A Portrait of the Artist as a Young Man[point of view]

POINT OF VIEW

Just as the literary style of Portrait of the Artist is more subtle and in some ways more difficult than that of traditional novels, so is the novel’s point of view. Portrait of the Artist is, in general, an example of a third-person, limited omniscient narrative. Stephen Dedalus doesn’t tell his story himself. But in general we perceive only what he perceives. We don’t enter other characters’ minds. Only occasionally—as at the Christmas dinner scene, or during the trip to Cork with Simon Dedalus— do we even hear or see other characters who haven’t been completely filtered through Stephen’s perceptions.

Indeed, the book focuses so closely on Stephen, and takes us so. Deeply into his mind, that at times it resembles a first-person narrative. In fact, however, the book is a little trickier than that. If Portrait of the Artist were a first-person narrative, or a traditional third-person, limited omniscient narrative, it would be difficult for us to get outside of Stephen. We would see him only as he sees himself. We could judge him only as he judges himself. But that isn’t what happens.

First, Joyce very occasionally lets us step outside of Stephen’s consciousness. For example, at the end of the Christmas dinner scene, we are told that Stephen raises “his terror-stricken face.” Stephen, of course, can’t see his own face while sitting at the dinner table—but by taking us outside Stephen for this instant, Joyce emphasizes the impact the vicious argument has had upon the young boy.

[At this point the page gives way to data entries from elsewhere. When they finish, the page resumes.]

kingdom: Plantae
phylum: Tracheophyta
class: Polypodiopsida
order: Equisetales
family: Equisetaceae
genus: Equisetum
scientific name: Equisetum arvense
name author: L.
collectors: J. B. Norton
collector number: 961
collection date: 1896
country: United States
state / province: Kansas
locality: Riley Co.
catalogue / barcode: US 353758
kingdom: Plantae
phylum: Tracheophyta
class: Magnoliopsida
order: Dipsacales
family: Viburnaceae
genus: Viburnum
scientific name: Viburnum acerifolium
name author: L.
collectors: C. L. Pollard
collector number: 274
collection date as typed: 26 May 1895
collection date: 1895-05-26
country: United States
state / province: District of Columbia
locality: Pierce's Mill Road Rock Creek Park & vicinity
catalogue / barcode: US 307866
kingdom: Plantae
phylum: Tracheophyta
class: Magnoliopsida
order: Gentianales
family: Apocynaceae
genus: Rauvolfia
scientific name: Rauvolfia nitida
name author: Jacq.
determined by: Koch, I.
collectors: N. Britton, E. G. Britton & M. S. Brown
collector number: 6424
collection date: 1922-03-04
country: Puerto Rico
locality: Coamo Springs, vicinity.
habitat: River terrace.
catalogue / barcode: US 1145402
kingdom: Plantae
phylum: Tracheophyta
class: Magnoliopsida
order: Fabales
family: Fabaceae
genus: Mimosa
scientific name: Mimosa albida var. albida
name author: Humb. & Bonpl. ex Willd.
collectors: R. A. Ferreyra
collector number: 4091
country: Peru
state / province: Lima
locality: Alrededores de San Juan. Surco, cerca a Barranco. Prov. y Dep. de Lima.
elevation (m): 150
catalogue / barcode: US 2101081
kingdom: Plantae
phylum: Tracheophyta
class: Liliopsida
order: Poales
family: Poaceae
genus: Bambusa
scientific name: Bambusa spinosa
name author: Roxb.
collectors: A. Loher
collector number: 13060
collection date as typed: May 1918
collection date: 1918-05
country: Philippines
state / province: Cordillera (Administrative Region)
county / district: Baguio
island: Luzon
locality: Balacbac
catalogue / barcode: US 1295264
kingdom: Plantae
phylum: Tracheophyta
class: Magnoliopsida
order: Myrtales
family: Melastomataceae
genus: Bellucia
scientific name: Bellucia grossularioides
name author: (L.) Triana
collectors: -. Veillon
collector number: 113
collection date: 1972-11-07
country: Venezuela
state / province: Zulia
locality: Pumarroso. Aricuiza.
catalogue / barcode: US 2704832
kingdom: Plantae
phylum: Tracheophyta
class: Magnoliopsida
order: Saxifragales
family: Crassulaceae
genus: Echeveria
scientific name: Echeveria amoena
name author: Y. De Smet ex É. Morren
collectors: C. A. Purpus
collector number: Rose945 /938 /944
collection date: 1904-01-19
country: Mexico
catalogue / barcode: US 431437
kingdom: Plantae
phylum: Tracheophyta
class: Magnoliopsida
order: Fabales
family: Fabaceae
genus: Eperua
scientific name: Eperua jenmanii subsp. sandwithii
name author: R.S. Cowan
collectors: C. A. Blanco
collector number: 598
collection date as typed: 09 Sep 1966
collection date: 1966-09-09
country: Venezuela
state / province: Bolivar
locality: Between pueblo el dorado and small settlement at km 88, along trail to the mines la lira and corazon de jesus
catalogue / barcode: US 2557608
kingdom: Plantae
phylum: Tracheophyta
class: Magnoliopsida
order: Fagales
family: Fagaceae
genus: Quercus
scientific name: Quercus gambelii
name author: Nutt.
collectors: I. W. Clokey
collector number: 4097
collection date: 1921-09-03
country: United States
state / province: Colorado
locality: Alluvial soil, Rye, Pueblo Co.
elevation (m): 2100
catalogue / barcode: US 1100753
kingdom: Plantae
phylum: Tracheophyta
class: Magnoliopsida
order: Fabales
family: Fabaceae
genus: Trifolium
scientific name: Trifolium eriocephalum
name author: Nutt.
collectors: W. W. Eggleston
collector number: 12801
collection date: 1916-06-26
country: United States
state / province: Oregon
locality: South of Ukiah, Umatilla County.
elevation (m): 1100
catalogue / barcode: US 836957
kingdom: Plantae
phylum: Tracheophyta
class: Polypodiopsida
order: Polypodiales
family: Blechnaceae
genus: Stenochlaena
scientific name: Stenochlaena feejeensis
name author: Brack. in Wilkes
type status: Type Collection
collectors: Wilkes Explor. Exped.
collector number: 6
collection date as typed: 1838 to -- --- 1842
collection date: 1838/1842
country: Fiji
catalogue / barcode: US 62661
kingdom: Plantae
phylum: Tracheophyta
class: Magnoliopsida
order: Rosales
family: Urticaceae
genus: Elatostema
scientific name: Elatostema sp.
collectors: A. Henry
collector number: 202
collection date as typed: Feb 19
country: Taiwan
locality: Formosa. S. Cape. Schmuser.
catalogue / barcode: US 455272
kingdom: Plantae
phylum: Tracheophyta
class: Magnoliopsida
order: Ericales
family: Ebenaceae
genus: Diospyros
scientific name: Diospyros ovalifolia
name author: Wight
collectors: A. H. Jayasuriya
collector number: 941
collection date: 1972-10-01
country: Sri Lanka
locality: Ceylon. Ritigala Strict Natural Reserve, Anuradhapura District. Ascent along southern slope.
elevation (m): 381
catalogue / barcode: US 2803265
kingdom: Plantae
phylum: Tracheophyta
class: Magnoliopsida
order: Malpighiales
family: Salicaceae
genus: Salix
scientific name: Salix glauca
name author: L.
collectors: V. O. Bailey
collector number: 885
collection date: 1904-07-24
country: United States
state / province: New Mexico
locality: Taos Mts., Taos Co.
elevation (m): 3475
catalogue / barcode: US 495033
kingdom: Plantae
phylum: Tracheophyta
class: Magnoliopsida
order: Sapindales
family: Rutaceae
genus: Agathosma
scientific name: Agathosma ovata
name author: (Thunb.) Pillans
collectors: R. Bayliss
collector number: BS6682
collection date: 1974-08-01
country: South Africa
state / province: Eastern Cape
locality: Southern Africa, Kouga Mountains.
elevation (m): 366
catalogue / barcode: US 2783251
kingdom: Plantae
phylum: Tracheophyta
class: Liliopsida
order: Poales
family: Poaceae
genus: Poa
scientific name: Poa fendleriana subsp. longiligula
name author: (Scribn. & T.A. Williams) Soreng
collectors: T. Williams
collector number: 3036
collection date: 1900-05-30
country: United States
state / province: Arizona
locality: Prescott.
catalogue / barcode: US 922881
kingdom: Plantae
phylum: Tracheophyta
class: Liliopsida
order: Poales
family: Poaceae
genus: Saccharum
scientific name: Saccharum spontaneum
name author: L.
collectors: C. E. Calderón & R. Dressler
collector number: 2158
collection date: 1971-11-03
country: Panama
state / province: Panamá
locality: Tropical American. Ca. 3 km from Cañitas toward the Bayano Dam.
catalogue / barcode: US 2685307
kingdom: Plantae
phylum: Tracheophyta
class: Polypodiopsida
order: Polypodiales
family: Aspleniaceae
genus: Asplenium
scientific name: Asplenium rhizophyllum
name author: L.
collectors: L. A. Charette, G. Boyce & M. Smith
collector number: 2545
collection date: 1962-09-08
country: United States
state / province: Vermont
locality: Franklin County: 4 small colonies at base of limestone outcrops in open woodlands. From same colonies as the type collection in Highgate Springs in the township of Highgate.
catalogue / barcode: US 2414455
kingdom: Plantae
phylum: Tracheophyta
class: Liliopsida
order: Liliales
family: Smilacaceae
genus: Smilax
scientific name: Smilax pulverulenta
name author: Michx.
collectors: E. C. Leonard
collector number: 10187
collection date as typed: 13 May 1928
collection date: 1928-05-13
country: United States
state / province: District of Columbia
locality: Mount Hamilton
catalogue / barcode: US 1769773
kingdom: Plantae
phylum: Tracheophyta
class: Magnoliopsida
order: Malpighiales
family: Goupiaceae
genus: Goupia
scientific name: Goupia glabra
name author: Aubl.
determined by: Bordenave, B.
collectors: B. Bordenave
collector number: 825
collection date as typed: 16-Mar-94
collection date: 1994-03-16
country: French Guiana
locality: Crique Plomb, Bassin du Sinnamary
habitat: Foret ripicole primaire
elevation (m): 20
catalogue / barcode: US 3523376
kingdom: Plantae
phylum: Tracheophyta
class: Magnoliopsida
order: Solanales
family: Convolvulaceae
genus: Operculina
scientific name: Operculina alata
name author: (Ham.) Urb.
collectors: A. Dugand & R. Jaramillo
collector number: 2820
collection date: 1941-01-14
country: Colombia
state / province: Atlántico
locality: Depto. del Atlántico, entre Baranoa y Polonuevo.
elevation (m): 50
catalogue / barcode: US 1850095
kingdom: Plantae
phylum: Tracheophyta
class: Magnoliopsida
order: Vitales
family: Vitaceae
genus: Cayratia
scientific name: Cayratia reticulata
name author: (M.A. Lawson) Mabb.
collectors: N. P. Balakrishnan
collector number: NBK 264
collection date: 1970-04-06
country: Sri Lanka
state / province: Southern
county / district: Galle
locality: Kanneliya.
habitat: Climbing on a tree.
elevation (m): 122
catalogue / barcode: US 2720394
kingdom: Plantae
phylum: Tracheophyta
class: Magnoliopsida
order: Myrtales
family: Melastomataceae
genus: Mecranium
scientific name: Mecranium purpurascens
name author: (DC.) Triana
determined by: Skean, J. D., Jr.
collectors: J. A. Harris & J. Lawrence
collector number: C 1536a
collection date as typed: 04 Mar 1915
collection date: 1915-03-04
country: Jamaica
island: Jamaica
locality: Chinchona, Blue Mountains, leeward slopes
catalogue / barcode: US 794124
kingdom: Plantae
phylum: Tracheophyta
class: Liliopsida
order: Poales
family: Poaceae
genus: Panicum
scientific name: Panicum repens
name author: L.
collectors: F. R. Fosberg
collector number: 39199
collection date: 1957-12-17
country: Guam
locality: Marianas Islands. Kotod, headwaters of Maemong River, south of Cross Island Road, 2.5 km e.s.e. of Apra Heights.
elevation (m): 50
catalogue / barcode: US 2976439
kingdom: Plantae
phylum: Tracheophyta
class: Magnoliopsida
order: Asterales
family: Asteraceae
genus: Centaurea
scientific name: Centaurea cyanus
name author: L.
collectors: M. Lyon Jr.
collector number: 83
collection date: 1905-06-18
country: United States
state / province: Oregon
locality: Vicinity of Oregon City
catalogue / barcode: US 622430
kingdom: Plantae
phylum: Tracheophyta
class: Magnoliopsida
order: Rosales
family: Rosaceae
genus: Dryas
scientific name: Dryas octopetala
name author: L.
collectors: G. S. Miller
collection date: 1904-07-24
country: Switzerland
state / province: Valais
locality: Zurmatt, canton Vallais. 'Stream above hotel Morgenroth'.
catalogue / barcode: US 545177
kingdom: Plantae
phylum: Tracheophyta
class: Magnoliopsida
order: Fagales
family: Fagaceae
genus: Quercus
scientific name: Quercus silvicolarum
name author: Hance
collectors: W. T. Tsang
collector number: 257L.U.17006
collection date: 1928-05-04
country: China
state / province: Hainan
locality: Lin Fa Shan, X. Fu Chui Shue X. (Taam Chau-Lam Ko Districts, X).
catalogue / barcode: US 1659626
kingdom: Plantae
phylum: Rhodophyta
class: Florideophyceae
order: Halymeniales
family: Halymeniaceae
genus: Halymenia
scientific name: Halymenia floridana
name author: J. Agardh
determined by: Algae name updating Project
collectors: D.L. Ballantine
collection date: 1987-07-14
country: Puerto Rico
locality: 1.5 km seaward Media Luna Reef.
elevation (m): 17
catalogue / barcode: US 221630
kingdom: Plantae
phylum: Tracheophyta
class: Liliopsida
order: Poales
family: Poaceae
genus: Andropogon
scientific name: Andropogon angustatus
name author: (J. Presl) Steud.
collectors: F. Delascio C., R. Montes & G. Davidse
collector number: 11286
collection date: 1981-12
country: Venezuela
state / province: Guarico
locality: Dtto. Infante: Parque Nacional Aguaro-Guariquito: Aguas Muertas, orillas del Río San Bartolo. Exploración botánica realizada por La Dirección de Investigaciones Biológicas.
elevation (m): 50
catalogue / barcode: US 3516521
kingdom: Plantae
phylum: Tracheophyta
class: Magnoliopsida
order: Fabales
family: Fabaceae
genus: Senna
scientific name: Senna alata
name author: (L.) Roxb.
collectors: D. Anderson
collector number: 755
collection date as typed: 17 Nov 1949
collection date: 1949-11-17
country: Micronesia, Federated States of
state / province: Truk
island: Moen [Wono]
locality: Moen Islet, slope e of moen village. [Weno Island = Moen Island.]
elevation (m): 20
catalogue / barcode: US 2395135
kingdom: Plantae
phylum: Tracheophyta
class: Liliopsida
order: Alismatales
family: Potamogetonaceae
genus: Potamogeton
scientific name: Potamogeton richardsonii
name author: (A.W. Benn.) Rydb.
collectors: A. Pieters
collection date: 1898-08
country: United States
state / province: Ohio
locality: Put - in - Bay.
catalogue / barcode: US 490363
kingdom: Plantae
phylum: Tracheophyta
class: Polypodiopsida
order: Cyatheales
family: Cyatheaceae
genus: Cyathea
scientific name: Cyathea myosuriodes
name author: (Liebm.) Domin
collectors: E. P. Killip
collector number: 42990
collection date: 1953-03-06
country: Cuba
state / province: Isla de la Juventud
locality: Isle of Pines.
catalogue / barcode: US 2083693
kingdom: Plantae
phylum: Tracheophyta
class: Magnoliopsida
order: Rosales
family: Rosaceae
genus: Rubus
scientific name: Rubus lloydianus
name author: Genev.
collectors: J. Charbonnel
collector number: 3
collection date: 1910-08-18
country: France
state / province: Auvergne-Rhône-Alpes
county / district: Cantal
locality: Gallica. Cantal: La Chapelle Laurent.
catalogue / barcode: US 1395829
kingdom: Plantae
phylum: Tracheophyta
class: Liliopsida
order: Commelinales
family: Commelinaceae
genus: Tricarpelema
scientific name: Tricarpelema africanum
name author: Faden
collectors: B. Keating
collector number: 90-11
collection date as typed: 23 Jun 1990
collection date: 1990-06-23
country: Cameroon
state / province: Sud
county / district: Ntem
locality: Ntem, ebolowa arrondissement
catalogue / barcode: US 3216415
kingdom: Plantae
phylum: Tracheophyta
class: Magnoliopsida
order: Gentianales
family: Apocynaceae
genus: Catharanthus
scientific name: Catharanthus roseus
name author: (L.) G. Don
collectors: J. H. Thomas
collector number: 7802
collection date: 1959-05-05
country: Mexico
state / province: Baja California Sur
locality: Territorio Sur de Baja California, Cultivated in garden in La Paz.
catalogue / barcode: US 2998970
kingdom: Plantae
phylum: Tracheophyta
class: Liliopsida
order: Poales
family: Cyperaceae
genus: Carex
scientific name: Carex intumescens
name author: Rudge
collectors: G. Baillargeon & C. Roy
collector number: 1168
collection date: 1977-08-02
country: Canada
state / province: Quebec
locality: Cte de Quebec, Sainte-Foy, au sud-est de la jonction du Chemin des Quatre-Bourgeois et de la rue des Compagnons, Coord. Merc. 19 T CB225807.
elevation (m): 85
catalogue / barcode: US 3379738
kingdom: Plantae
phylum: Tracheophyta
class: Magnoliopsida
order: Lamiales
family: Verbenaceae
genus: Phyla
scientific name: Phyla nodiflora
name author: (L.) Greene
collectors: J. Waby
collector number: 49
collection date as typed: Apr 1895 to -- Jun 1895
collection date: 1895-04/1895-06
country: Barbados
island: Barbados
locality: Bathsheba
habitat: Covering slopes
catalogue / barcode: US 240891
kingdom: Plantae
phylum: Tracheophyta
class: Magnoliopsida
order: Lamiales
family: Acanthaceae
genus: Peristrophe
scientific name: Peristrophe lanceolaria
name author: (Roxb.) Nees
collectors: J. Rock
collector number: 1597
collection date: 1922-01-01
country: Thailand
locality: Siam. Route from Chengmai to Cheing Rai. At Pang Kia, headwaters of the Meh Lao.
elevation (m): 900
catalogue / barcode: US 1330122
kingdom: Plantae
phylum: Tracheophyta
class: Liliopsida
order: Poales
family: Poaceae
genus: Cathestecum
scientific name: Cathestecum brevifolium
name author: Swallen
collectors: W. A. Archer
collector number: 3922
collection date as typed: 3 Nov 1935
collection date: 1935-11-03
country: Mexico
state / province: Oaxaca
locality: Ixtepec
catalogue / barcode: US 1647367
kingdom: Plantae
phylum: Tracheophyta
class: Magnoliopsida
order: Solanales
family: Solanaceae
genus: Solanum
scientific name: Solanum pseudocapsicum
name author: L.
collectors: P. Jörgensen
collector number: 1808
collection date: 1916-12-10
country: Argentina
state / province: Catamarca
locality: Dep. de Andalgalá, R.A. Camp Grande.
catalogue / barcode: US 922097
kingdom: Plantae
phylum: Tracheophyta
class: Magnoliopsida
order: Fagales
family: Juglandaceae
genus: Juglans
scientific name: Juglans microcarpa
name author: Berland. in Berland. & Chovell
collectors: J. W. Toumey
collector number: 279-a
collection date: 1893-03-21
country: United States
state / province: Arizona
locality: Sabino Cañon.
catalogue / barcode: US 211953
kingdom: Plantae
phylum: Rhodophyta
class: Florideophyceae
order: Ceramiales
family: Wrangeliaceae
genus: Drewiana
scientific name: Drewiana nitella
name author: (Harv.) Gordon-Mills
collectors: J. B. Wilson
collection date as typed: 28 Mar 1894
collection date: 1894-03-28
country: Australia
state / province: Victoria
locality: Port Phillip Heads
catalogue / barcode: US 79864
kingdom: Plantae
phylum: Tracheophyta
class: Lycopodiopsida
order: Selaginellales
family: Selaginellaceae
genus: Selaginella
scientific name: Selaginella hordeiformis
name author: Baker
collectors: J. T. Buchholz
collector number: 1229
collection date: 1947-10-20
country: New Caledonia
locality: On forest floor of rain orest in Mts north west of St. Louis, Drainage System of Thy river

More subtly, and more frequently, Joyce lets us stand just slightly outside Stephen—in this way giving us the distance we need to judge him—a through the language he uses to describe Stephen’s thoughts. For example, in Chapter Two, Stephen dreams of finding ‘in the real world the unsubstantial image which his soul so constantly beheld. …. They would meet quietly as if they had known each other and had made their tryst … and at that moment of supreme tenderness he would be transfigured.” Some readers feel such sentences are merely accurate descriptions of Stephen’s thoughts; they feel that since Stephen approves of his own thoughts, Joyce does too. But many other readers feel that Joyce has purposely laid it on a little too thick here, and in many other parts of the book. They feel the language, he uses to express Stephen’s thoughts is purposely a little too “poetic,” because Stephen himself is a little too poetic. He takes himself, his art, and his rebellion too seriously. Even the famous lines — “Welcome, O life! I go to encounter for the millionth time the reality of experience and to forge in the smithy of my soul the uncreated conscience of my race”

— can be taken as a brave vow or as an eloquent-sounding but hollow promise that Stephen won’t be able to fulfill. In these ways, language in Portrait of the Artists becomes closely connected to point of view. We are inside Stephen’s mind, yet Joyce’s language may put us slightly outside it as well.